The travel itself is the second act, the middle. Experientially, this is the meat and potatoes phase, the core that bridges your looking forward with your looking back in a short period where you realize you’re living almost entirely in the present.

The third act finds you walking through your front door as you return. That, however, is not the end of your trip. That is only the beginning of the end.

Your trip actually continues for days, weeks, months and even years after your return as you share your journey with others, remember key moments, reflect on what happened, learn from those reflections, and apply those learnings to your life at home. It’s a long ending and would make for a very boring play. But it provides us with journeys that literally can last a lifetime.

That’s the good news. In fact, as most travelers will attest, the anticipation and reflection phases of the trip can be as or more meaningful than the actual journey itself.

But there is one small little detail to contend with: reality.

As we lengthen our perspectives on travel, particularly as we include within our understanding of “the trip” the whole pre-travel phase, we extend or increase not only the number of “ups” along the way but also the number of “downs.” Thus, making our trips last longer benefits us only if we learn to maximizes the ups and minimize the downs.

One place where we are likely to run into unexpected snags is before we ever leave home during the anticipation phase. I prefer “anticipation phase” to “planning phase” because the actual planning is where many of us get the most stressed out about a trip. Dealing with myriad details before our trip can overwhelm us with choices and fill us with angst: Am I making the best decisions on hotels? Visiting the right locations? Getting the lowest airfare? 

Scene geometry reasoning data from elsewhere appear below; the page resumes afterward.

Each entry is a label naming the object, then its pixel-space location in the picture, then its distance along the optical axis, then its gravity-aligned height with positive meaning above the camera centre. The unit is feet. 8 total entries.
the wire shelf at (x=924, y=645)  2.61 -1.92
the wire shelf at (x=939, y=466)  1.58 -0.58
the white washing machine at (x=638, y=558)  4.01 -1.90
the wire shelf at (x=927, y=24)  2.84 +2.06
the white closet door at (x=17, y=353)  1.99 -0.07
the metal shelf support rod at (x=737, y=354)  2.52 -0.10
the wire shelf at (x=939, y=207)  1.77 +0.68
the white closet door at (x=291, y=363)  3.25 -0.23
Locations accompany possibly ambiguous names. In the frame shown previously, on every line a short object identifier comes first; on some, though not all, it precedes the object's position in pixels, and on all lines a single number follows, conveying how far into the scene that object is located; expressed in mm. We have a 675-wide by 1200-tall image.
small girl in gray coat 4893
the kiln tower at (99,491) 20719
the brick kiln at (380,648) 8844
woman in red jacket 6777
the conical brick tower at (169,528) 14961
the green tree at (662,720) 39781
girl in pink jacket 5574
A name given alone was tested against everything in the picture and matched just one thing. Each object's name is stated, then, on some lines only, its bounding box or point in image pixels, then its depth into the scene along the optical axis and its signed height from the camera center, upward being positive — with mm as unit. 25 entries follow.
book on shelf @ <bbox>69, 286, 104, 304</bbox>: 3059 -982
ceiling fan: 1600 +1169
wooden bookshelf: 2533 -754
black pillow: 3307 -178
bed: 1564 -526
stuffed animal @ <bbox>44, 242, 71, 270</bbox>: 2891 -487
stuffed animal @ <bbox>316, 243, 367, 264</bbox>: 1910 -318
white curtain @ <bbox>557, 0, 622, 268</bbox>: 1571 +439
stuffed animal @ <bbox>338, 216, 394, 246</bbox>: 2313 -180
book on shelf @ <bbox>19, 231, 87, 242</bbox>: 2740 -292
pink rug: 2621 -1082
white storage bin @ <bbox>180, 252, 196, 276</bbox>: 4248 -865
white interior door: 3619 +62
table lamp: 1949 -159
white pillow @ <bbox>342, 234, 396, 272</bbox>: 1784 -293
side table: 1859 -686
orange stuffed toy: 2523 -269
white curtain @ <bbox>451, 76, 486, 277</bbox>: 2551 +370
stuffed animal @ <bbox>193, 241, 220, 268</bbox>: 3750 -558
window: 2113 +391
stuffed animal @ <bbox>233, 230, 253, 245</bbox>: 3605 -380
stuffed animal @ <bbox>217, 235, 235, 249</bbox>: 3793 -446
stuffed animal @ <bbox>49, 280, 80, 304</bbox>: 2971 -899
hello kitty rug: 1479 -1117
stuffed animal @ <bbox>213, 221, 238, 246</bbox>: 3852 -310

Sometimes, you get so frustrated with the planning stage you want to walk away from your whole trip like you would from an obnoxious street vendor who questions your intelligence, judgment and lineage (not to mention who wears the pants in your family) simply because you won’t buy an ugly souvenir from him.

But have no fear. Over the next several entries, we will explore the wonder of anticipation and how to find meaning in even the stress-inducing aspects of planning. As we’ll see, the anticipation phase – or at least the planning part of it – isn’t always fun. But if we do it right, it can be meaningful and can set the tone for the rest of our trip: beginning, middle and end.